И показалось ему, что незнакомая речь и вправду звучит как музыка, мелодии которой сплетаются из звуков, каждый из которых не имел никакого смысла, но их последовательность образовывала какой-то завораживающий код, проявлявший в душе ответные звуки неведомых струн и все это действо – чтение Козакова, реакция на него Кати, восприятие им, Мотей, этой реакции – создавали здесь и сейчас какую-то особую зону отражений в неких духовных зеркалах, в которой само время перестало течь унылой струей Стикса, а вдруг взбурлило пафосской пеной, да так и застыло в искрящихся переплетениях пленок мириадов пузырей и пузырьков…

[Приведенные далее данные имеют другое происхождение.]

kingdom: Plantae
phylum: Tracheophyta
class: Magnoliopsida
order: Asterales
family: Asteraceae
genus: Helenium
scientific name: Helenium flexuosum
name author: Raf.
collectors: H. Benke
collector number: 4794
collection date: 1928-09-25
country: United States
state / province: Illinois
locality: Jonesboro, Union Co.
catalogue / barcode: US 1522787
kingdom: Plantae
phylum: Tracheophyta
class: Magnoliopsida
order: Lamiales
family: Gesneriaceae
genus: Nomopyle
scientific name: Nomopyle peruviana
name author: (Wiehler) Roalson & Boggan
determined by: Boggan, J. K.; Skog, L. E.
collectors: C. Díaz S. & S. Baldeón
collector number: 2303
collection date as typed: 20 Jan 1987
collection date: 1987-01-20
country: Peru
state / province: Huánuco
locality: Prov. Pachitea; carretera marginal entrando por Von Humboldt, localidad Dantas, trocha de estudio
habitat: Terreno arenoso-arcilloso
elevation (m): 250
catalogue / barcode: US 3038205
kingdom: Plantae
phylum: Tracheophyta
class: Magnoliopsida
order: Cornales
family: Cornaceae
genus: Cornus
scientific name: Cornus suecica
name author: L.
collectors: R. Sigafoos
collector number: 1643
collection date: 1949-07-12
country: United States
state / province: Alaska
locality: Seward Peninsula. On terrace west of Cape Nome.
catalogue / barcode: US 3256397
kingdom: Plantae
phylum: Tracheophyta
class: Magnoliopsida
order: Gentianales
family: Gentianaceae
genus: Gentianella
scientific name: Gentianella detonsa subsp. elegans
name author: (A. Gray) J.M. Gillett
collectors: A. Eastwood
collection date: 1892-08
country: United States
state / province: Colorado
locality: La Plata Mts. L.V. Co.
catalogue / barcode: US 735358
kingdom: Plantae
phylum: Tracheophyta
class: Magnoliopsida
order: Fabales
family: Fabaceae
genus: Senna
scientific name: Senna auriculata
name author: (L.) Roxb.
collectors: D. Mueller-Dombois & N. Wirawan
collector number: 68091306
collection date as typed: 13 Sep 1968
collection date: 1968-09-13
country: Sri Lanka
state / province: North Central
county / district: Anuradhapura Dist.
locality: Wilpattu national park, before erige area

Но вдруг один из этих пузырьков… Нет, не лопнул, а наоборот – невероятно раздулся, поглотив все остальные! Длилось это один миг, после чего река Харона снова заструила свой поток, солнце вернулось на небо, зашелестели в вышине березы, тень от крупного воробья лучом черного прожектора растворила на мгновение в своей черноте и плеер, и стопку дисков, и тревожно, по-комариному запищали мелкие пчелы на цветах…
Неожиданно из кустов жасмина послышались странные звуки – то ли детский плач, то ли старушечьи причитания, то ли звериный вой!
Мотя напрягся, вспомнив о волчице, но Катя, которая, как оказалось, вовсе не ощутила ничего необычного, улыбнулась и, в свою очередь устраивая Моте экзамен, спросила на староанглийском:
– Ну, ты понял, что сейчас происходит в мире Дафниса и Хлои? Нет? А он – понял!
И Катя указала Моте на то место, где под кустами, у основания ствола березы, лежал пес – не большой, но и не крохотный, явный местный «дворянин» с большой примесью терьера в своем генофонде. Большие его уши наполовину встали, черная пуговка носа нервно подрагивала, а влажные выразительные глаза смотрели с надеждой и нежностью на Катю.
Мотя от неожиданности того, что Катя перешла на английский язык елизаветинских времен и сказала ему «ты», смутился и заговорил не с Катей, а с псом:
– Ты кто, пес?
Пес посмотрел на Мотю и опустил глаза. За него ответила Катя. Она отнесла смущение Моти к тому, что он не понял ее шутки, а потому говорила уже на современном английском:
– Он тут давно лежит, Еще когда вы только шли по дороге, я его приметила. А как он слушает замечательно! Уши поднял, нос навострил и буквально ни звука не пропускает – я же вижу! И знаешь, на каких словах он вдруг заволновался?
– Конечно, нет! – ответил Мотя. – Откуда же мне знать?
– Так вот, слушай! – торжествующе произнесла Катя. – Он не мог стерпеть унижения Дафниса, когда его упрекнули в бедности – «беден настолько, что пса не прокормит». И, насколько я смогла понять, – фантазировала Катя, – он хотел сказать обидчику, что если хозяин попадает в беду, верный пес прокормит и себя, и хозяина. И, мол, в этом случае пусть обидчик знает – верный пес хорошего хозяина в беде не оставит, даже если придется расстаться со своим добрым именем честной собаки и использовать для этого кладовые и курятник обидчика, не пожелавшего добровольно помочь хозяину…
Мотя покосился на пса с уважением, но, разумеется, это было выражением уважения не к благородному возмущению пса (в которое Мотя, естественно, не верил), а к чувствительной и благородной душе Кати.